Harry Adair’s coaching schemes were simple, but they worked and his basketball teams won championships.

Offensively, his teams ran motion. “You ran it day in and day out in practice. The players could do it in their sleep,” said Mickey Miller, who played at Hatley High School for Adair.

Adair’s teams were always sound defensively, the result of hard-nosed practices. They pressured you full-court, then dropped back into a 1-3-1 zone. “You bought into it,” Miller said. “You were doing it his way or you hit the highway.”

Adair, 80, died Wednesday following a brief illness. He lived in the Ingomar community during his later years and had a reserved courtside seat at Ingomar High School gym.

“I’ve learned a lot from Harry Adair, enough that I consider myself one of his disciples,” said former Ingomar boys and girls basketball coach Norris Ashley, who won nine state titles during his 43-year career. “We always talked basketball when we were together. He loved basketball.”

Adair’s Hatley Tigerettes won five state championships (1967, ’71, ’72, ’73 and ’74) and four Grand Slam championships (’67, ’72, ’73 and ’74). His Hatley boys and girls teams compiled a 663-199 overall record.

At Northwest Mississippi Community College, he compiled a 236-28 overall record and won a women’s community college national championship in 1983.

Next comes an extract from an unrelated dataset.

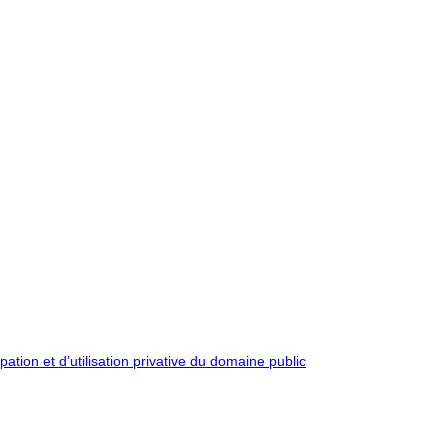
pation et d’utilisation privative du domaine public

“He was tough on the players, but he was fair with them,” said Northwest women’s coach Don Edwards, who coached four seasons with Adair. “He didn’t do a whole lot coaching wise, but what he did, he did well. His record speaks for itself.”

Benefits for DSU
There are those who believe Adair deserves some credit for Delta State’s successful 1970s run in women’s basketball. The Lady Statesmen won three straight AIAW national championships using Adair’s coaching methods – thanks to Miller, who was a graduate assistant on Hall of Fame coach Margaret Wade’s staff. DSU also had two former Adair/Hatley players – Cornelia Ward and Wanda Hairston – on its title teams.

“We basically ran everything Hatley ran (at Delta State),” Miller said in a 2001 interview.

Added Ashley, “They ought to put Harry Adair’s name on that trophy (the Margaret Wade Trophy that goes to women’s NCAA basketball champion).”

Ward, who was a five-year starter for Adair at Hatley, said in a 2001 interview the coach prepared his players for winning.

“You didn’t know how to lose, and, you didn’t want to learn, either,” she said. “You got used to winning at Hatley. Then we came to Delta State and were able to carry it on.”

Adair clearly established as one of the best to every walk the hardwood.

“A lot of people had more talent on their teams than him, but they didn’t win as many games,” Ashley said.